**Excerpt**
----

Dir/scr. David Twohy. US. 2009. 105 mins
It may start off looking like Deliverance in Hawaii, but writer-director David Twohy’s A Perfect Getaway soon develops into an enjoyably off-kilter suspense thriller that has considerable fun toying with genre conventions and audience expectations. While the plot twists will present some marketing challenges, word of mouth - and the casting of Milla Jovovich in one of the four lead roles - could make this Relativity Media production a solid performer for independent distributors worldwide.
Relativity’s Rogue Pictures opens the R-rated thriller wide in the US this weekend (August 7). Competing releases with built-in appeal – the female-skewing Julie & Julia and actioner G I Joe - are likely to grab most of the weekend’s available moviegoers so Rogue will have to hope that
its entry has some staying power.
The tension is nicely off-set by touches of Hitchcockian humour
Independents outside the US which have acquired rights from QED International may be able to find easier slots in which to launch the film. And they should be able to make more of the presence of Jovovich, whose three Resident Evil movies have all done better internationally than in North America.
Twohy - who made his mark as a screenwriter on The Fugitive before adding a directing hat for Pitch Black and other genre projects - sets the story up as a fairly conventional urbanites-in-the-wild thriller.
Up-and-coming but nerdy Hollywood screenwriter Cliff (Zahn) and his new bride Cydney (Jovovich) are honeymooning on Hawaii’s lush Kauai island when they set out to hike to a secluded beach. Along the way they meet two other couples: rugged adventurers Nick (Olyphant) and Gina (Sanchez) and mysterious hitchhikers Kale (Hemsworth) and Cleo (Shelton).
When news reaches the group that a pair of serial killers may be at large on the island the couples stick together for safety - but also start eyeing each other nervously.
The film’s first half-hour seems to be laying the ground for a thoroughly formulaic psycho murderer thriller (complete with the now requisite scene establishing that no one can get a mobile phone signal).
But things get more interesting as Twohy offers up telling details about Cliff, Cydney, Nick and Gina, suggesting new possibilities as to who are the hunters and who are the hunted.

----

**Records shown**
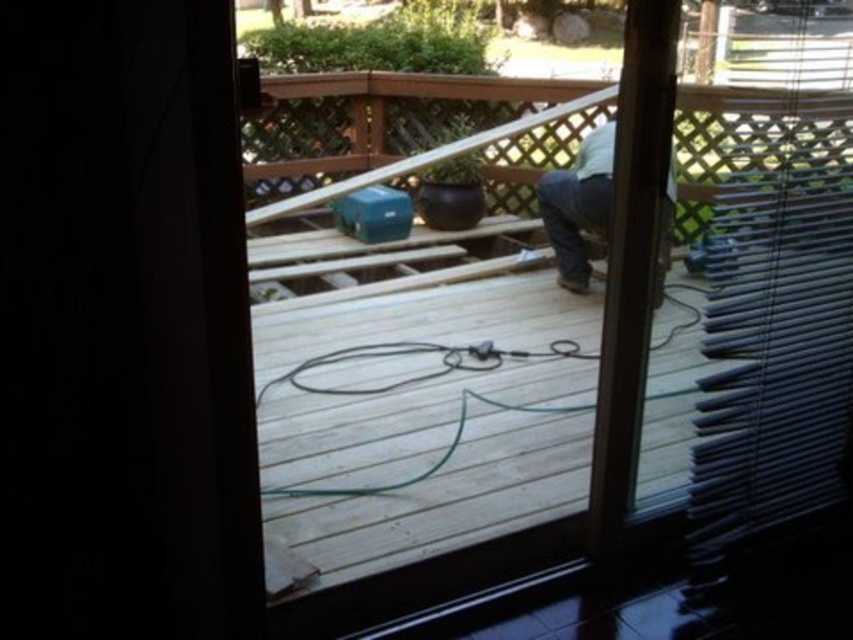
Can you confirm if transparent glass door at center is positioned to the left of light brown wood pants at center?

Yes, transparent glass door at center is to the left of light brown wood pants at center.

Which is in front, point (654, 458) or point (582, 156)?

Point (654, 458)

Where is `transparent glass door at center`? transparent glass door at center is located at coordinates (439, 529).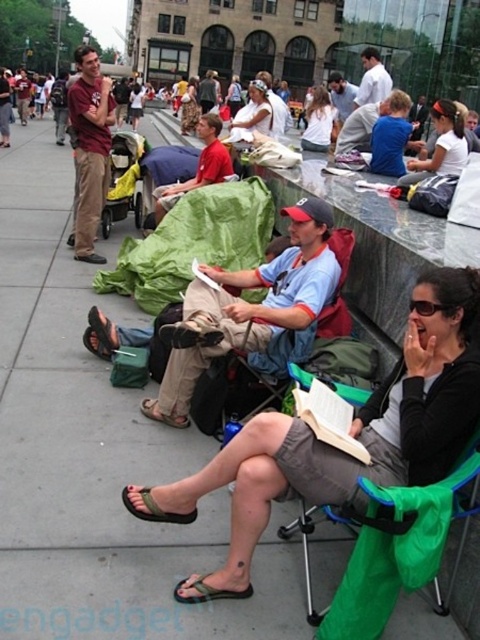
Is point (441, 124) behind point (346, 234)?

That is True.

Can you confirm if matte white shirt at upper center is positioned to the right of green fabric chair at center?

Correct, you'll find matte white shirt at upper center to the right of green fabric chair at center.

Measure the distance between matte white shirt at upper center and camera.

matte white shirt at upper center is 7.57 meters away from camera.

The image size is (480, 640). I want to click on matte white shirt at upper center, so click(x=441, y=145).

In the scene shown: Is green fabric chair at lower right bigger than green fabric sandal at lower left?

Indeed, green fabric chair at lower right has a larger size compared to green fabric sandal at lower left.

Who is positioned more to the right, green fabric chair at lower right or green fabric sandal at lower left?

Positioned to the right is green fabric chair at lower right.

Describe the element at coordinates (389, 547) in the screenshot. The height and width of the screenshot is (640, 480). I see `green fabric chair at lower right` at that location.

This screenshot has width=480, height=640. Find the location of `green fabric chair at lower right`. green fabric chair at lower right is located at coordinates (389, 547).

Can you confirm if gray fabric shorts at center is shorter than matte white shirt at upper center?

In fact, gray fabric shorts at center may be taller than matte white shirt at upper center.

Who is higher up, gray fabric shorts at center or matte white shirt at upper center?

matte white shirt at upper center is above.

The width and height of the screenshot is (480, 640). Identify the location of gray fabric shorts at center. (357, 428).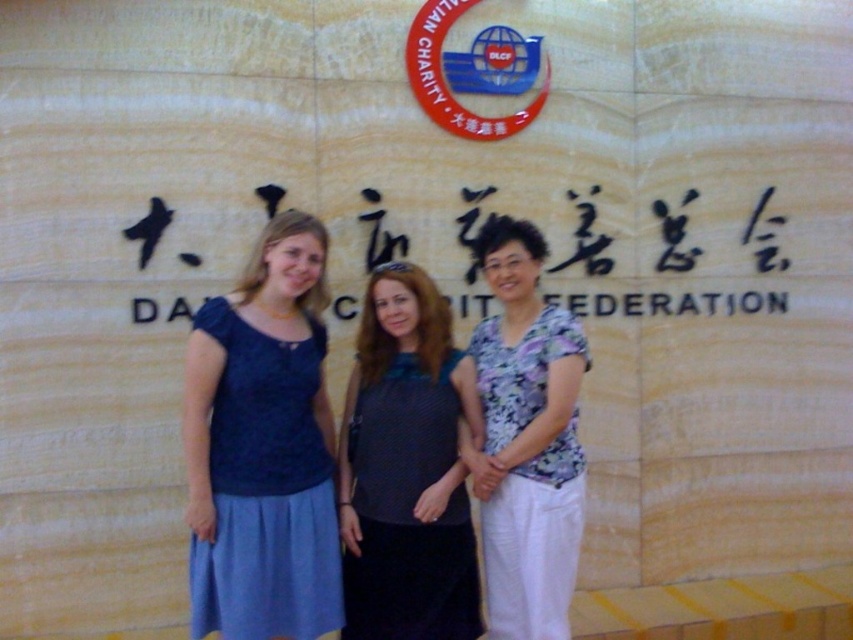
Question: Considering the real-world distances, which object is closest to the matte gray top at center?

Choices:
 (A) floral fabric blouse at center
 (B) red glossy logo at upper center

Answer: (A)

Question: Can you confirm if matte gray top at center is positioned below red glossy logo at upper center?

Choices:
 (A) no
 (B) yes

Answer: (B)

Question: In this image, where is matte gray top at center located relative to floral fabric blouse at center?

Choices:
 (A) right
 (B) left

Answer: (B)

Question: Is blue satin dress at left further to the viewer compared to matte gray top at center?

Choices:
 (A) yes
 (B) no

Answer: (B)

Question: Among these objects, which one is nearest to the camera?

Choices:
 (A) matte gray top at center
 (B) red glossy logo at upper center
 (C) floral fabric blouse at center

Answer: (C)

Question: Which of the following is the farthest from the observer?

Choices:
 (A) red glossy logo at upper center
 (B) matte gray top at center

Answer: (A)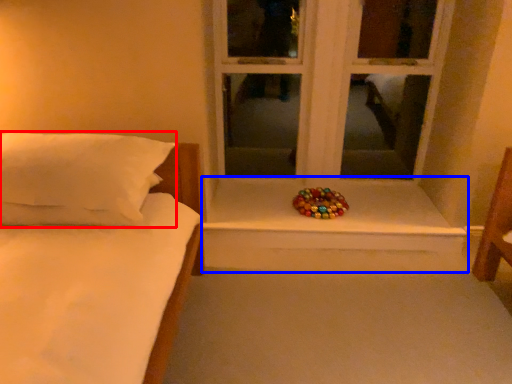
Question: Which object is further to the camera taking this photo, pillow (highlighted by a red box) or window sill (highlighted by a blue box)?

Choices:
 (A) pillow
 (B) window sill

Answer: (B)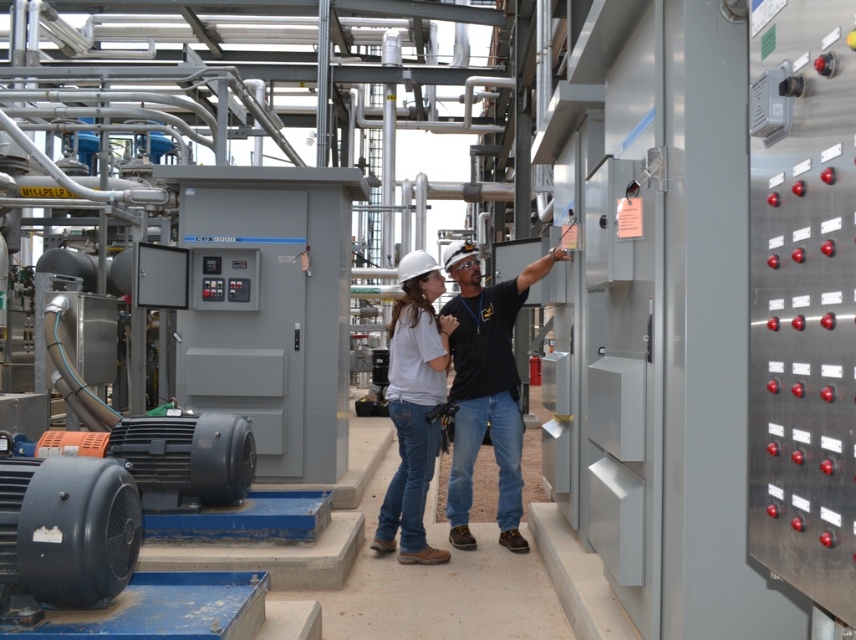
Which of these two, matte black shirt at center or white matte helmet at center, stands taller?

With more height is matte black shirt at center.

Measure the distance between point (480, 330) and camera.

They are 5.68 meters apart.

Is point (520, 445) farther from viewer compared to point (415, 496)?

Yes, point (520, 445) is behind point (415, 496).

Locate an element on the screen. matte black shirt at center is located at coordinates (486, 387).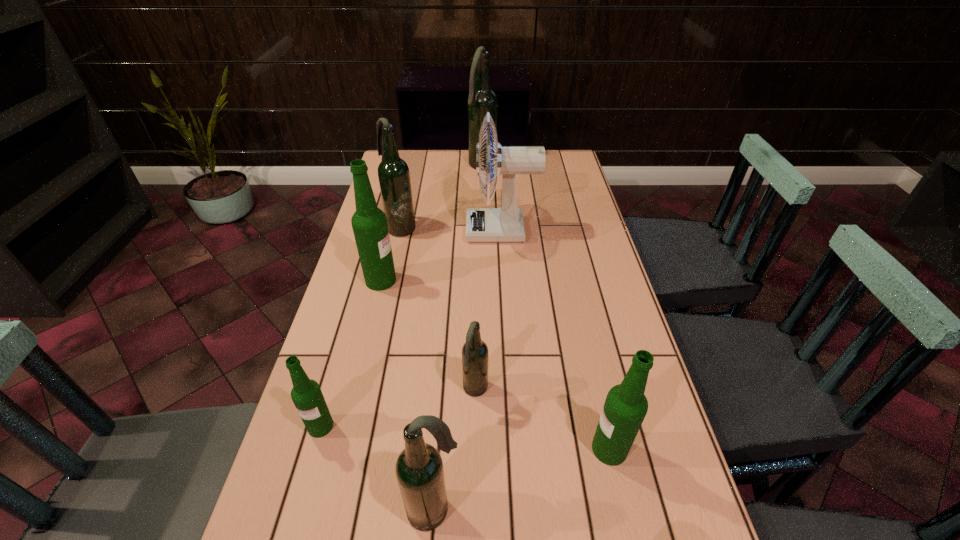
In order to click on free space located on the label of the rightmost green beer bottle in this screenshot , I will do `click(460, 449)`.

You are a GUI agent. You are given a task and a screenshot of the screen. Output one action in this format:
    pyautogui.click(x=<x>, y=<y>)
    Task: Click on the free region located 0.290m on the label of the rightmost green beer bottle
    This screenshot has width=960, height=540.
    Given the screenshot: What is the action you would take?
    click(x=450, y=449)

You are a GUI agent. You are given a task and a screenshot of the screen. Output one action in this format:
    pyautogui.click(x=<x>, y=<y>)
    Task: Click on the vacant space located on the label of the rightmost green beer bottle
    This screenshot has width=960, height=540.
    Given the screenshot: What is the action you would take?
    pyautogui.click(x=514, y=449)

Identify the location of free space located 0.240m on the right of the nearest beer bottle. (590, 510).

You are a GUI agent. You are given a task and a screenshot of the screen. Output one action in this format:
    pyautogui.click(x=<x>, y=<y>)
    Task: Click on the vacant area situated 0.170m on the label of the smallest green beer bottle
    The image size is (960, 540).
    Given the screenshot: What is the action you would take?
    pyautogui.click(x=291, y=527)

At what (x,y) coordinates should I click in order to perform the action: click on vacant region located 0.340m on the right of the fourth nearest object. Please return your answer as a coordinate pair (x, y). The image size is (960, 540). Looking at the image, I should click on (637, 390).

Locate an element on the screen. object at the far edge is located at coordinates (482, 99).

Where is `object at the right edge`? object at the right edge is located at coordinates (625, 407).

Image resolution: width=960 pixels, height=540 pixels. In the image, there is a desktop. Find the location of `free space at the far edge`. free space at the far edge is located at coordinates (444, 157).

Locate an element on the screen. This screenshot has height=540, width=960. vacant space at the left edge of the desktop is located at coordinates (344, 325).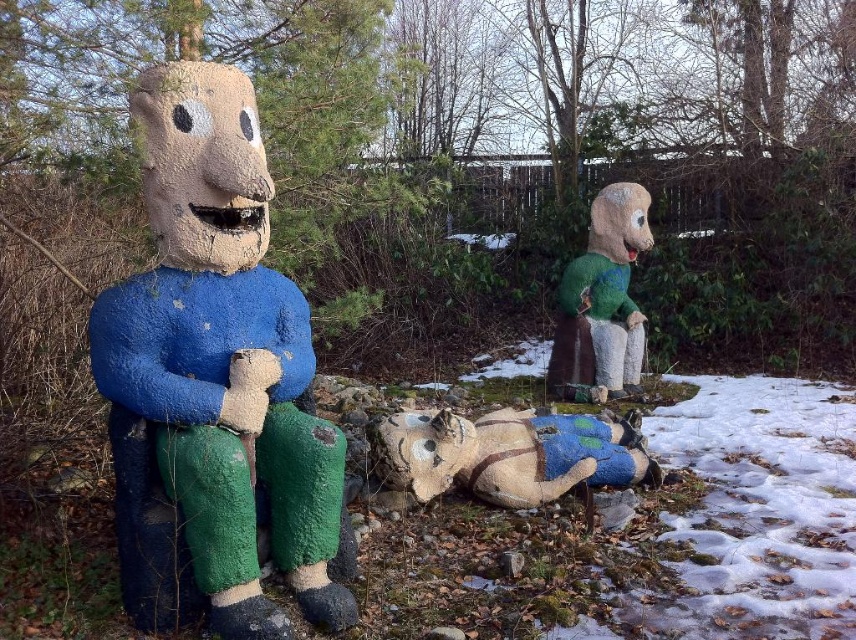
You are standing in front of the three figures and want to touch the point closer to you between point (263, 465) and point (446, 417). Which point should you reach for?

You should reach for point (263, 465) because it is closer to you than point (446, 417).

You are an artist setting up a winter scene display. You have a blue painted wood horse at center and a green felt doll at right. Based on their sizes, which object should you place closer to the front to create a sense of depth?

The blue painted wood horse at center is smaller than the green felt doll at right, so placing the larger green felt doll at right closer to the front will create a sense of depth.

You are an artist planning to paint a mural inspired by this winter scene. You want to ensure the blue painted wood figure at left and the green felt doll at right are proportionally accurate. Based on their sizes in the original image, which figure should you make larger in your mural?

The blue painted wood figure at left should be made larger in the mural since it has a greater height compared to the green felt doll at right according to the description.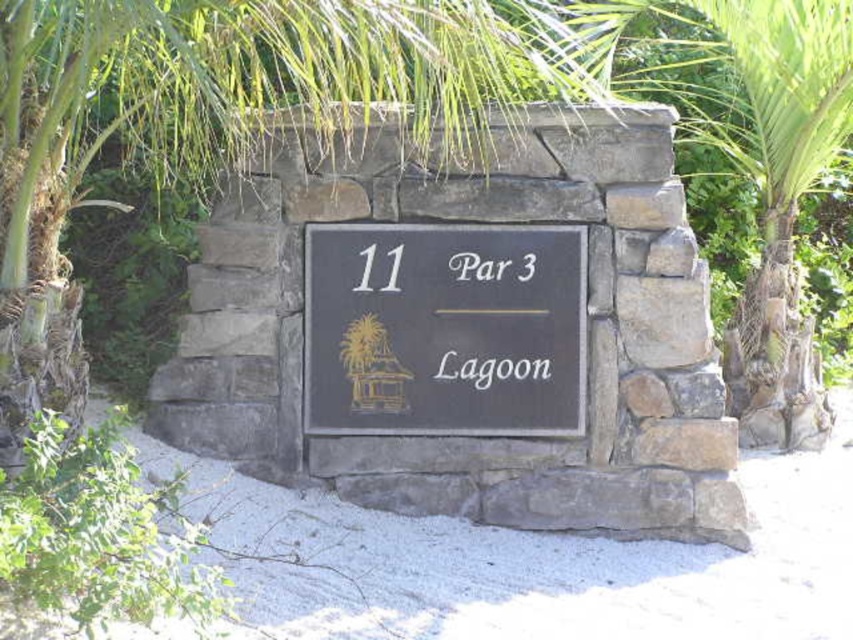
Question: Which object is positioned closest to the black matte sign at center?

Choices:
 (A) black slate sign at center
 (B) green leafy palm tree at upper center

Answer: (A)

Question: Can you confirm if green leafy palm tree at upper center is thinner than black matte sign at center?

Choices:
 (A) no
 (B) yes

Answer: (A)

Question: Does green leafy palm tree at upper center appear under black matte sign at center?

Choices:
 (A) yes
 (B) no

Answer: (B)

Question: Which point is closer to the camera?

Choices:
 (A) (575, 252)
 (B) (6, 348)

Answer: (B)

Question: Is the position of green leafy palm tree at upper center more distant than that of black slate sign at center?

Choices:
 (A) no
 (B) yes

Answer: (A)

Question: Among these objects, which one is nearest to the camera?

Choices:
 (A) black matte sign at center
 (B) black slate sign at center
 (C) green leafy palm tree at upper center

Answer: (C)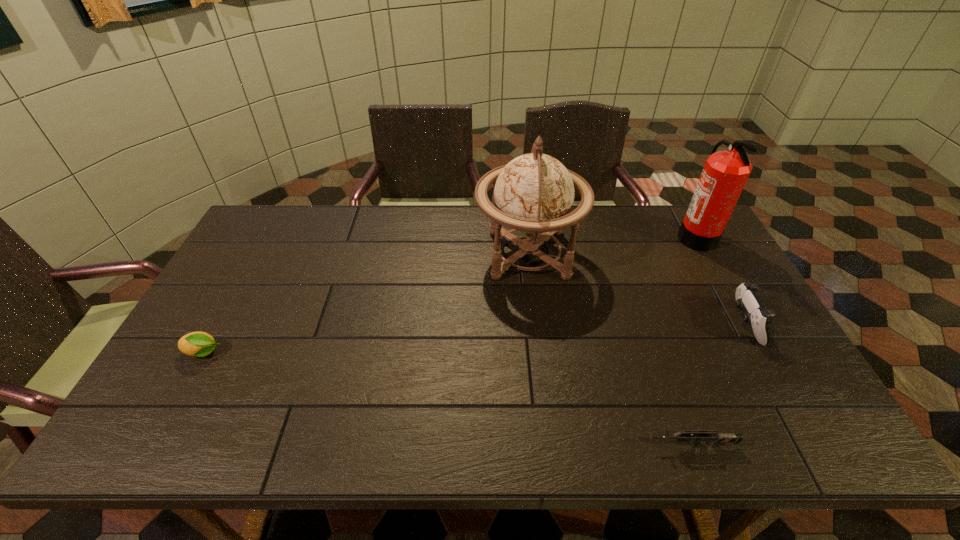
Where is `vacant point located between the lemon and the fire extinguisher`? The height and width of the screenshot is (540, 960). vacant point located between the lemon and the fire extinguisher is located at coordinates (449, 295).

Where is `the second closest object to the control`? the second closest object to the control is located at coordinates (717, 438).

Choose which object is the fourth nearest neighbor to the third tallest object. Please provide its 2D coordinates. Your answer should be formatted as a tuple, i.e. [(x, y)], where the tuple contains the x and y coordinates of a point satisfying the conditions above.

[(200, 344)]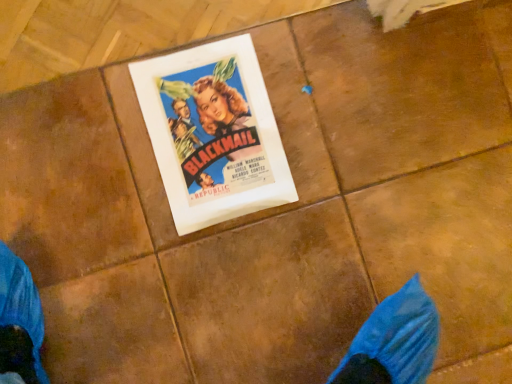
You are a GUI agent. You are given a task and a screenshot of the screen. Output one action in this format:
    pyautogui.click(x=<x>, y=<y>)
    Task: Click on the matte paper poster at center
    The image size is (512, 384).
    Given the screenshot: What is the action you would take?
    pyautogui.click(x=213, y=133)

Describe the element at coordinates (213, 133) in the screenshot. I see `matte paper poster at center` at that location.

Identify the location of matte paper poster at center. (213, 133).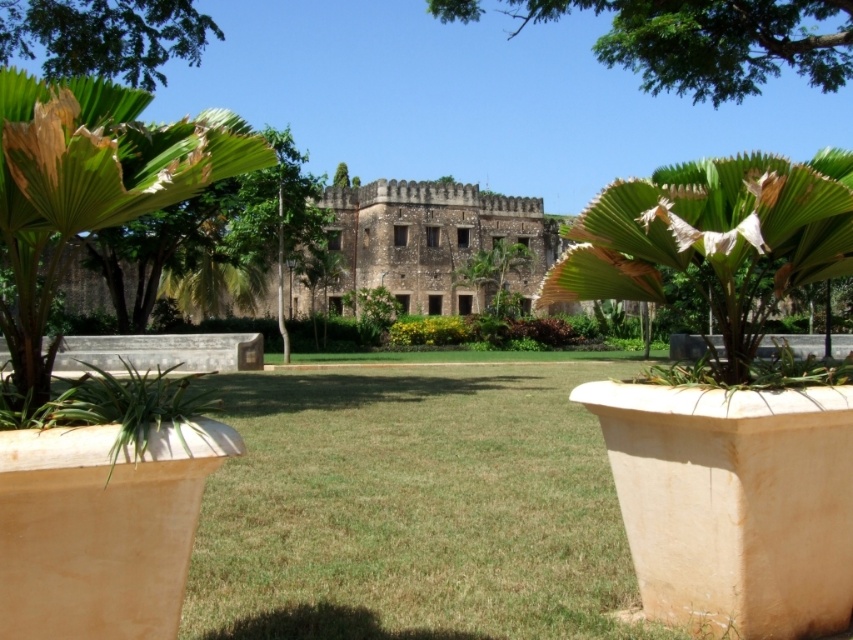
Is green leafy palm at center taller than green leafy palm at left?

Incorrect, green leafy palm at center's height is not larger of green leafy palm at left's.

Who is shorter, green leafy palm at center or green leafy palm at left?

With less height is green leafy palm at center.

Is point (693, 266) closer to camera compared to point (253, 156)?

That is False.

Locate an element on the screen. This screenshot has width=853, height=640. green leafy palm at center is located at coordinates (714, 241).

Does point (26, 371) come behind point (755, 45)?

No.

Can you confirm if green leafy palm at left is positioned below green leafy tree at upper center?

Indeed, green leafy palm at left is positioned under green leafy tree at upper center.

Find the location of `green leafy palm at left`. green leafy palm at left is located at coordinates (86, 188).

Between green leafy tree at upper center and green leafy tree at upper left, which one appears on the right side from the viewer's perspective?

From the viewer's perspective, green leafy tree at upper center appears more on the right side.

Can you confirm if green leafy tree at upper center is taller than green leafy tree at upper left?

----

**Challenges**
1. Reproduce the passage of the film review starting with "Relativity’s Rogue Pictures" and going on through "some staying power.".
2. In one to three sentences, explain why, according to the film review, independent distributors outside the US should be able to make more of Milla Jovovich's presence in the film.

**Per-task outputs**
1.
Relativity’s Rogue Pictures opens the R-rated thriller wide in the US this weekend (August 7). Competing releases with built-in appeal – the female-skewing Julie & Julia and actioner G I Joe - are likely to grab most of the weekend’s available moviegoers so Rogue will have to hope that
its entry has some staying power.

2. Jovovich's three Resident Evil movies have all done better internationally than in North America.